- Directed by: Sagar
- Written by: Satya Murthy (dialogues)
- Screenplay by: Sagar
- Produced by: V.S. Ramireddy V. Veera Reddy
- Starring: Bhanu Chander Lissy Easwari Rao Daggubati Raja
- Cinematography: S. Gopal Reddy
- Edited by: Gowtham Raju
- Music by: Raj-Koti
- Production company: Sambasiva Art Productions
- Release date: 3 January 1991;
- Country: India
- Language: Telugu

= Stuvartpuram Dongalu =

Indian Telugu-language action drama film

Stuvartpuram Dongalu is a 1991 Indian Telugu-language action drama film directed by Sagar and starring Bhanu Chander, Lissy, Easwari Rao and Daggubati Raja.

==Plot==
A father alongside his partners and son go out to steal; however, his father is betrayed by his allies in crime.
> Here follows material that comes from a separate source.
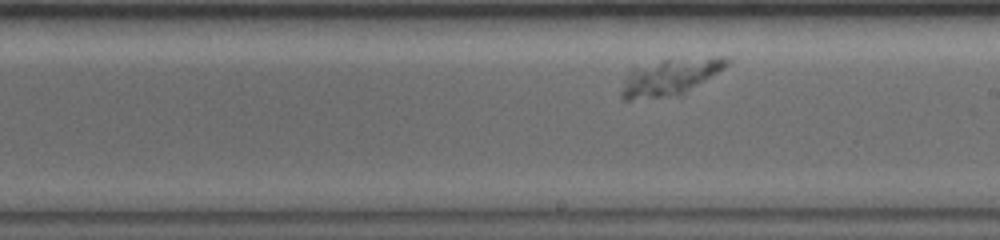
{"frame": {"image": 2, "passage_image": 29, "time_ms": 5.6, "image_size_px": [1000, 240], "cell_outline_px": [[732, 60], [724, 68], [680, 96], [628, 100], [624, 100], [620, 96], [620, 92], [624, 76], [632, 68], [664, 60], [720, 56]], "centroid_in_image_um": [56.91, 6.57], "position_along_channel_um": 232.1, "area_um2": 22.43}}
His son takes revenge on his father's partners.

==Release and reception==
The film was released a week before Stuartpuram Police Station (1991) starring Chiranjeevi and was a success giving director Sagar a break.

In the director's obituary, a writer from News18 noted "The power-packed storyline and iconic performances by the cast were some of the integral elements which led to the success of this film".